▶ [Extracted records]
=======

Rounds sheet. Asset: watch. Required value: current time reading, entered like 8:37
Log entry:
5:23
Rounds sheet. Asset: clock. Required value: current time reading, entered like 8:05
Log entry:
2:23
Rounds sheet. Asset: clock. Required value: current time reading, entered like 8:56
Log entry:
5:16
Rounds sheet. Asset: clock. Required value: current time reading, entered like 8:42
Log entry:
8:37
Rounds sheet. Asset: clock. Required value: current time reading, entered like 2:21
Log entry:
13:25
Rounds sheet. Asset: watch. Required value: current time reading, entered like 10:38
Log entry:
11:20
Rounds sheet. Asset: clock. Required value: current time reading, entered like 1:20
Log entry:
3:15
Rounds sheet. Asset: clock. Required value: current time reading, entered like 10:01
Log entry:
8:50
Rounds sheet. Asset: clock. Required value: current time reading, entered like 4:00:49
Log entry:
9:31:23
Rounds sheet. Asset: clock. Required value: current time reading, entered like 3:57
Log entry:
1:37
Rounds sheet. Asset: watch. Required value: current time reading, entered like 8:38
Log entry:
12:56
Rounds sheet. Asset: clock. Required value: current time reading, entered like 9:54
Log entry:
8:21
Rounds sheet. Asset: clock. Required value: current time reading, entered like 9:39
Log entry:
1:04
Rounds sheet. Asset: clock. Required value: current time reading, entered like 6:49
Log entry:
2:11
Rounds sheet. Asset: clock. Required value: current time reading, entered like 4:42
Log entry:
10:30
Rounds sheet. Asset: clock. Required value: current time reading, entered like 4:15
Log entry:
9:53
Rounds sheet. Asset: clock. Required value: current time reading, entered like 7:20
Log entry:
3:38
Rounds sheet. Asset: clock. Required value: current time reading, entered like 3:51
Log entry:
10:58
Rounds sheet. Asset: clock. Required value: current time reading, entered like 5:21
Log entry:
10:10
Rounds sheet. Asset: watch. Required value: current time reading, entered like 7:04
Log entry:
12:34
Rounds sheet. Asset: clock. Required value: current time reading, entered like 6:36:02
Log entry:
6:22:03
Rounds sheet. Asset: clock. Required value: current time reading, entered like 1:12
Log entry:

=======

▶ [Work to complete]
Which lines in the listing contain the word "watch"? Find each one and copy it out in full.

▶ [Response below]
Rounds sheet. Asset: watch. Required value: current time reading, entered like 8:37
Rounds sheet. Asset: watch. Required value: current time reading, entered like 10:38
Rounds sheet. Asset: watch. Required value: current time reading, entered like 8:38
Rounds sheet. Asset: watch. Required value: current time reading, entered like 7:04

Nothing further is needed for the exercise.